• **Problem to work on**: Give the lines below again exactly, starting with the line that holds "pinky dip: (127, 171)" and going on through the line that holds "index mcp: (163, 142)".

═════ Supplied records

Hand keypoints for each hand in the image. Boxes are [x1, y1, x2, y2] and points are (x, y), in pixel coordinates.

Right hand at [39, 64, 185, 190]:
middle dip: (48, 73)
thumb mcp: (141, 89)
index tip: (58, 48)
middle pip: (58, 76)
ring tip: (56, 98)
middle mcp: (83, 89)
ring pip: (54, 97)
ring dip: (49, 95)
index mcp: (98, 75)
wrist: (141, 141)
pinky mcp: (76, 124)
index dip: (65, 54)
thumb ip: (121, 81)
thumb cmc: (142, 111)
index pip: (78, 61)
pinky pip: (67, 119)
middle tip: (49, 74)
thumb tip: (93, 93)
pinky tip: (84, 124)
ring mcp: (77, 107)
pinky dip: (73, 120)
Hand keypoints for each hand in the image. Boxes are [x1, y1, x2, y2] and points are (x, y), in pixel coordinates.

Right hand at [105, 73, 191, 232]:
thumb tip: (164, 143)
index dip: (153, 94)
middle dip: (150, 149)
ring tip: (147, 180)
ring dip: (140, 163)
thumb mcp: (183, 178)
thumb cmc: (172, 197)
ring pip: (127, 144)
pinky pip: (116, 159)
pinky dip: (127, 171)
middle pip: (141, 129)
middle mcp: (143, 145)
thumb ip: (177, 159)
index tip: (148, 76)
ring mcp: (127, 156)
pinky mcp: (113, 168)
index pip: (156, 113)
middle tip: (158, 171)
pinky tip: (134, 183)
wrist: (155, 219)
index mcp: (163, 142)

══════════
═════ Supplied records

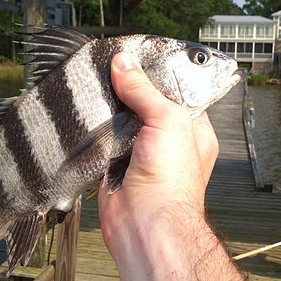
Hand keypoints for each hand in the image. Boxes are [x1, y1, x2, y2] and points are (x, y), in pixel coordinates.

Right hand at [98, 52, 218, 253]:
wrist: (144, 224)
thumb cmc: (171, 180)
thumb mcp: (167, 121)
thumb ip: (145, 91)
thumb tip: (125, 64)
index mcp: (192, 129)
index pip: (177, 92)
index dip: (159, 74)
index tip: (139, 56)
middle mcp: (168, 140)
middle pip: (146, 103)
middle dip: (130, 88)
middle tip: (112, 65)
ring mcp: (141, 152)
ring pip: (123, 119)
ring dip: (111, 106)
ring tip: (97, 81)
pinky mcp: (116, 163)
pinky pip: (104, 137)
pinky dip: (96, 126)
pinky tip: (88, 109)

══════════
═════ Supplied records

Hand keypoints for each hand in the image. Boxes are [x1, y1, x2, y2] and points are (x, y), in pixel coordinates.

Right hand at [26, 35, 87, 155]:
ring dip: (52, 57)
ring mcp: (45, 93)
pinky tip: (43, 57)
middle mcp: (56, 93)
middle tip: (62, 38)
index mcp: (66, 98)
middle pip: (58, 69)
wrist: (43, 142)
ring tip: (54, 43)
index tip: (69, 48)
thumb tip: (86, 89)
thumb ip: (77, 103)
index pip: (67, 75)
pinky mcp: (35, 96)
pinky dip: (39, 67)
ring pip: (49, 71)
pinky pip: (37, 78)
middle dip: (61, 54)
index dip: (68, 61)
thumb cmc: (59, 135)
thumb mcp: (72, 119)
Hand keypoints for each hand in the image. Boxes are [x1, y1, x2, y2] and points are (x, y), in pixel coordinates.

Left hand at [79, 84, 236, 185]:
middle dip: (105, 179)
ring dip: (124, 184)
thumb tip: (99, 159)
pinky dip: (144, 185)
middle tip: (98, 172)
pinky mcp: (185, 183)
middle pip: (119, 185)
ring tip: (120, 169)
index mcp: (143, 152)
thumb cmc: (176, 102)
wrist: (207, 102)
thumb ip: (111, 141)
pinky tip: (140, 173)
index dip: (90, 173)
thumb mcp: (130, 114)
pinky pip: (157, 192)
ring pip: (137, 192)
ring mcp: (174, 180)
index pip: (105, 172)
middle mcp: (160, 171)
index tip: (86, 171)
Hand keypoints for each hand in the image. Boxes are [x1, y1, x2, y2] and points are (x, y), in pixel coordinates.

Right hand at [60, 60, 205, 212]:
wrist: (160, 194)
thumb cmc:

══════════

• **Exercise result**:
pinky dip: (127, 171)
middle pip: (141, 129)
middle mcp: (143, 145)
thumb ip: (177, 159)
index tip: (148, 76)
ring mcp: (127, 156)
pinky mcp: (113, 168)
index pip: (156, 113)
middle tip: (158, 171)
pinky tip: (134, 183)
wrist: (155, 219)
index mcp: (163, 142)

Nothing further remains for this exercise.